Michael Dessen Trio – Between Shadow and Space (CF 106)
A trombonist with strong roots in the acoustic tradition and a fondness for cutting edge electronic experimentation, Michael Dessen straddles the line between the avant garde and the accessible better than most. A dauntless sonic explorer, Dessen has bolstered his extensive academic career studying with icons like Anthony Davis, Yusef Lateef and George Lewis.
In addition to numerous projects involving solo trombone performances augmented by live electronics, Dessen is a member of the West Coast quartet Cosmologic, whose recent album, Eyes in the Back of My Head (Cuneiform, 2008), documents a longstanding collective at the top of their game.
Between Shadow and Space is the premiere of Dessen’s trio with bassist Christopher Tordini and drummer Tyshawn Sorey—and his first recording to prominently feature his computer programming skills. Dessen’s debut as a leader, Lineal (Circumvention, 2007), found him joined by such heavyweights as Vijay Iyer, Mark Dresser and Susie Ibarra, eschewing electronics in favor of an acoustic environment.

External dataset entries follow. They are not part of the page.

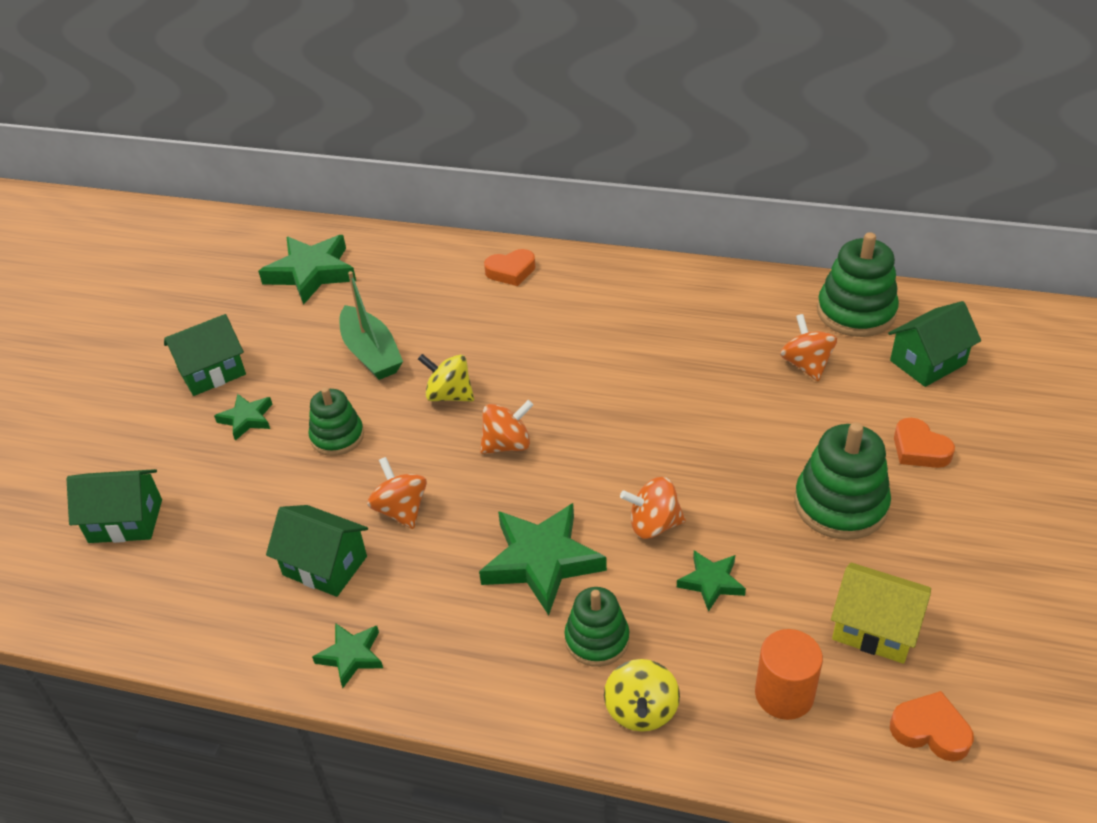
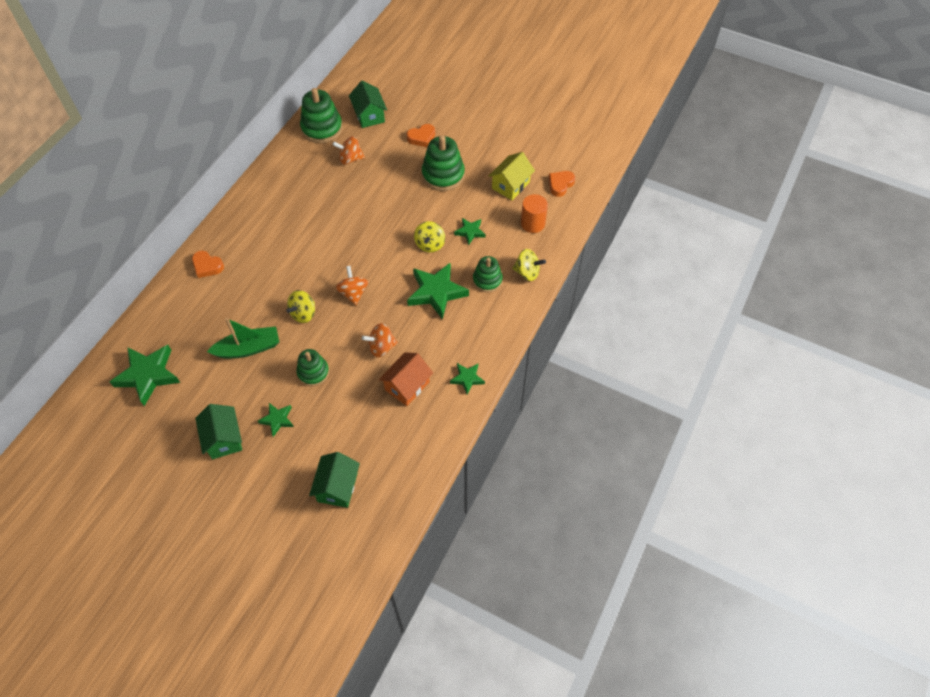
camera: 80 degrees left, 15 degrees up
green house [266,505,368,597] -> orange house [379,352,433,406]
orange heart [484,249,535,286] -> orange heart turned 120 degrees clockwise [192,251,224,278]
orange spinning top [620,477,686,539] -> yellow spinning top [414,221,445,253]

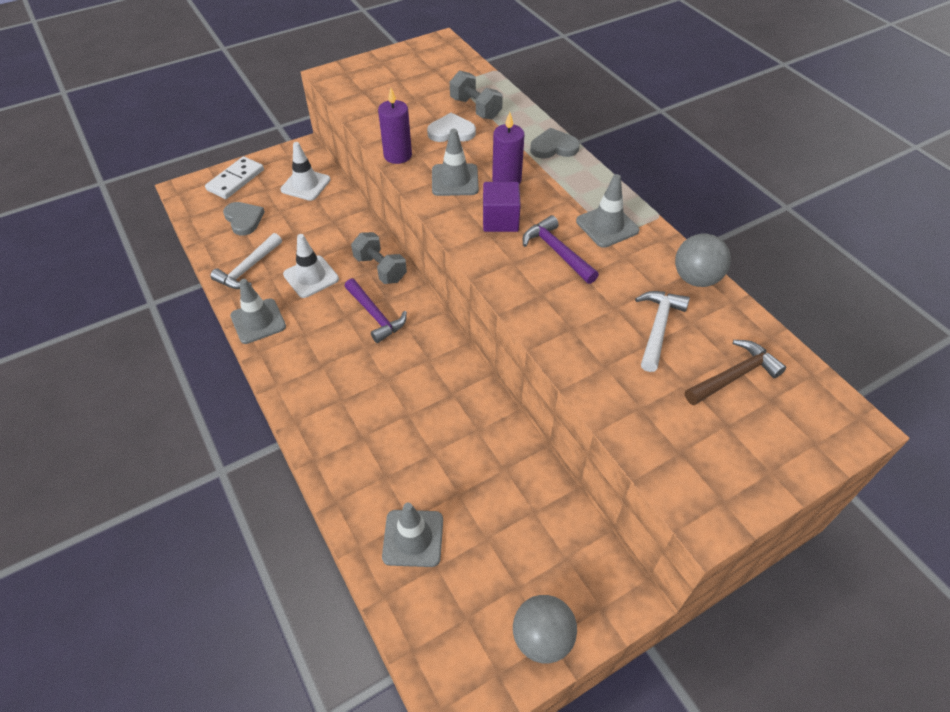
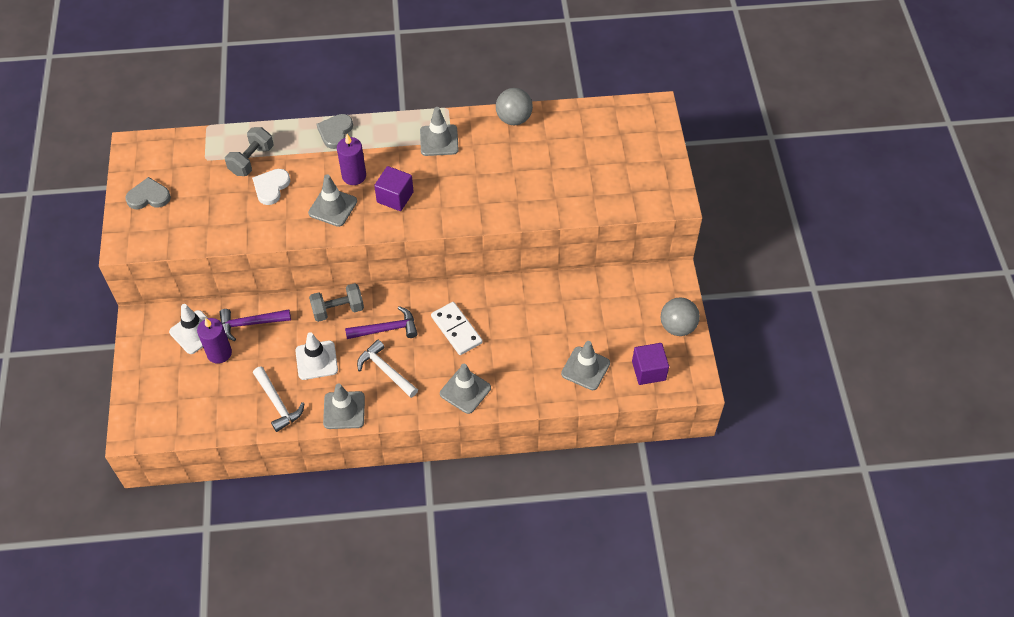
camera: 65 degrees left, 5 degrees up
white domino [205,156,264,199] -> white domino moved to [431,302,483,355]
grey heart [223,202,265,235] -> grey heart moved to [125,177,171,209]
purple candle [378,88,412,164] -> purple candle moved to [197,318,232,364]
grey dumbbell [450,71,503,120] -> grey dumbbell turned 45 degrees counterclockwise [225,127,274,176]
purple hammer [523,215,599,284] -> purple hammer moved to [219,309,291,341]
white hammer [635,291,690,372] -> white hammer moved to [357,340,418,398]
brown hammer [685,340,786,405] -> none
none -> grey traffic cone [440,364,491,414]
none -> purple cube [632,343,669,385]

Dessen’s diverse approach towards composition encapsulates a range of moods and textures on Between Shadow and Space, veering from the nervy dialog of “Duo Improvisation” to the ambient introspection of “Granulorum,” an electro-acoustic tone poem of almost ritualistic severity. An expressive and virtuosic soloist with a bright, brassy timbre, Dessen regularly enhances his cleanly articulated phrases with laptop generated EFX, expanding the trio’s sound palette.

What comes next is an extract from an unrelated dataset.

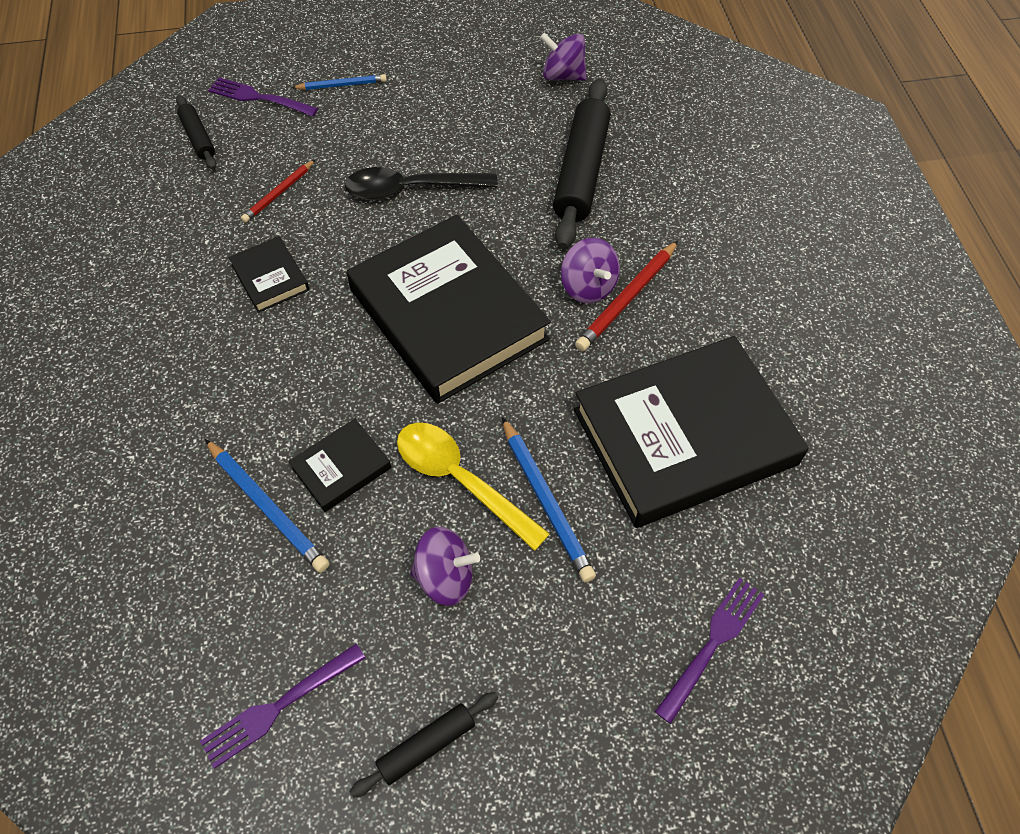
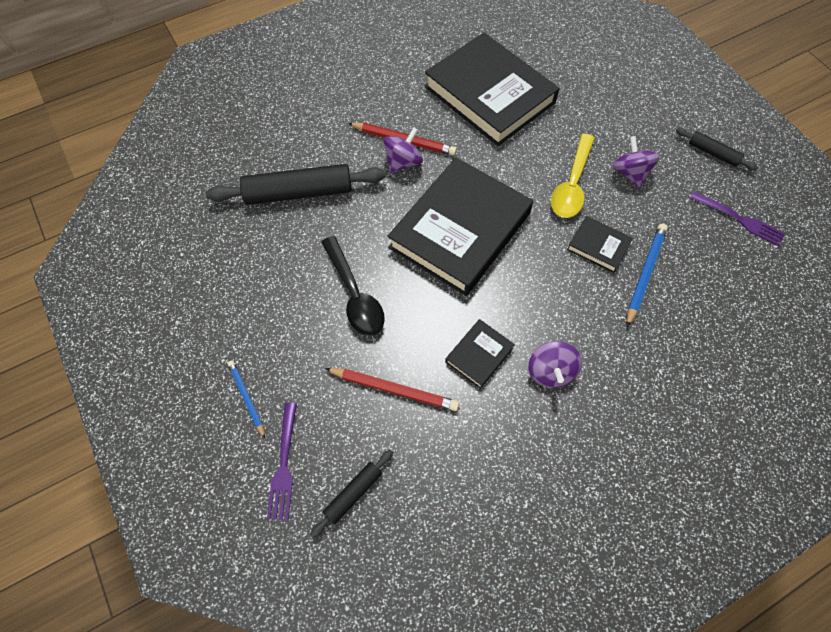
camera: 110 degrees left, 5 degrees up
red pencil [241,160,315,223] -> red pencil [325,368,459,411], size x1.55
blue pencil [502,417,596,582] -> none
purple spinning top [540,32,587,81] -> purple spinning top moved to [528,341,582,388]
purple fork [655,577,765,724] -> none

Inspired by fellow artists, Dessen coined the name of the episodic title track from Pablo Neruda’s poem “Ars Poetica,” while the dynamic excursion “Chocolate Geometry (for MSD)” was inspired by the abstract paintings of Mariangeles Soto-Diaz. The latter tune provides a riot of unpredictable sonorities, with a phantasmagoric electronic interlude bookended by plangent acoustic variations.
Dessen’s sidemen offer stalwart support throughout. Tordini’s resolute bass pulse on “Restless Years” is steadfast, refusing to yield to Sorey’s blistering waves of polyrhythmic fury. The leader coaxes long, muted tones and sputtering, digitally enhanced cadences over Tordini and Sorey’s interlocking counter-rhythms, adding rich expressivity to a mesmerizing sonic collage.
A brilliant example of long form development, Tordini opens “Anthesis” unaccompanied, with a patient, sinuous bass solo full of understated melodic variations before Sorey casually enters with a progressively intensifying attack. Dessen joins the escalating fray as the trio launches into a series of pulverizing, yet lyrically robust rhythmic contours.
Dessen reveals his finest integration of computer EFX with acoustic instrumentation on the gentle “Water Seeks,” a shimmering mosaic of kaleidoscopic radiance spun in honor of the late Alice Coltrane.
Incorporating a range of dynamics that veer from pneumatic funk to pointillist discourse, Between Shadow and Space is a compelling set that reveals additional layers with each listen.